What the task requires:
With the pictures left out, restate exactly the part below that opens with the line containing "(455, 217) none" and closes with the line containing "(186, 237) none".

Information supplied:
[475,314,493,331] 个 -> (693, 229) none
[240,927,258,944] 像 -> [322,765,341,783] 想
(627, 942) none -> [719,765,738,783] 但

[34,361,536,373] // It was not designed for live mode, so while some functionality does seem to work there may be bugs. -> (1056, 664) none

...

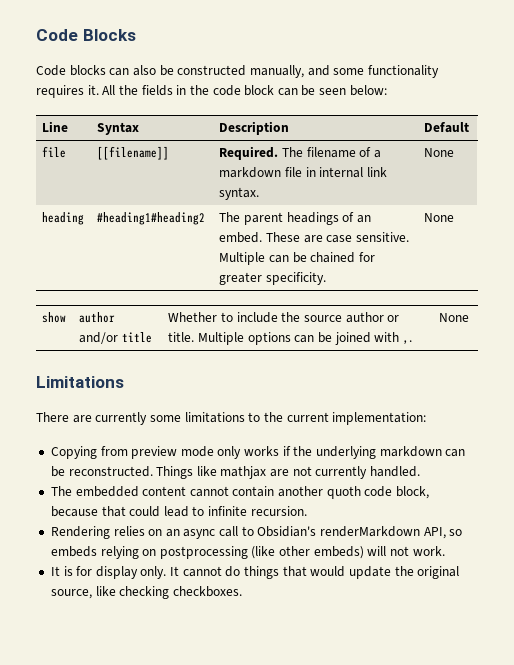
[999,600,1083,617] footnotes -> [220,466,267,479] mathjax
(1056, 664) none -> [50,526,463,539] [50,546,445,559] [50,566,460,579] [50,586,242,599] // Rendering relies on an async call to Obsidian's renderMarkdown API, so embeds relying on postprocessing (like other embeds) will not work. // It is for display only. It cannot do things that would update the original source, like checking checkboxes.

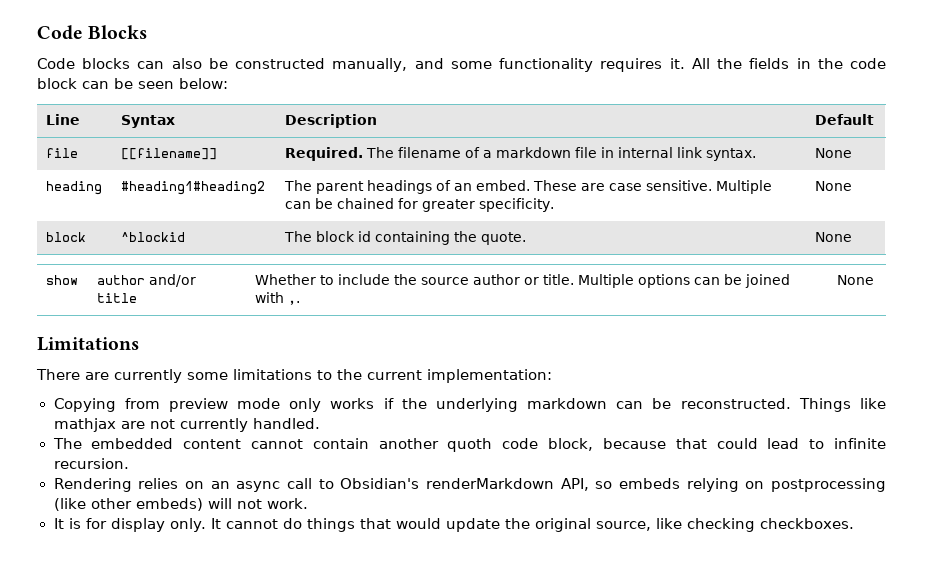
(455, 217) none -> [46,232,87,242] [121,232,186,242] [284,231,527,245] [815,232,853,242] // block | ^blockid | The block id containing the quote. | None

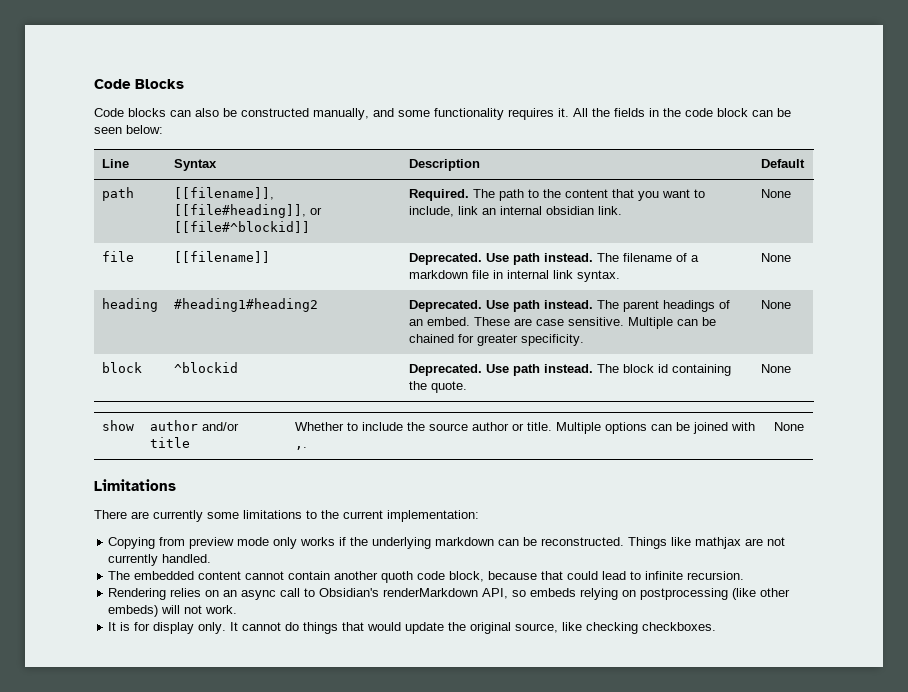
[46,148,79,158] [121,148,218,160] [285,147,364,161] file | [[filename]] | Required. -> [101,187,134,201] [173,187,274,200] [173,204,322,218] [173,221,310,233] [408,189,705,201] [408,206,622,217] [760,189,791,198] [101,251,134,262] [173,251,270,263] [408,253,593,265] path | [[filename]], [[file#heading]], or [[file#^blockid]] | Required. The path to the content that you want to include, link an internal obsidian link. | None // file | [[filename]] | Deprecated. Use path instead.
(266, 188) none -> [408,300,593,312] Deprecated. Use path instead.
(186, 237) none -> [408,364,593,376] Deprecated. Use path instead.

Output of the exercise:
(455, 217) none -> [46,232,87,242] [121,232,186,242] [284,231,527,245] [815,232,853,242] // block | ^blockid | The block id containing the quote. | None

[46,148,79,158] [121,148,218,160] [285,147,364,161] file | [[filename]] | Required. -> [101,187,134,201] [173,187,274,200] [173,204,322,218] [173,221,310,233] [408,189,705,201] [408,206,622,217] [760,189,791,198] [101,251,134,262] [173,251,270,263] [408,253,593,265] path | [[filename]], [[file#heading]], or [[file#^blockid]] | Required. The path to the content that you want to include, link an internal obsidian link. | None // file | [[filename]] | Deprecated. Use path instead.
(266, 188) none -> [408,300,593,312] Deprecated. Use path instead.
(186, 237) none -> [408,364,593,376] Deprecated. Use path instead.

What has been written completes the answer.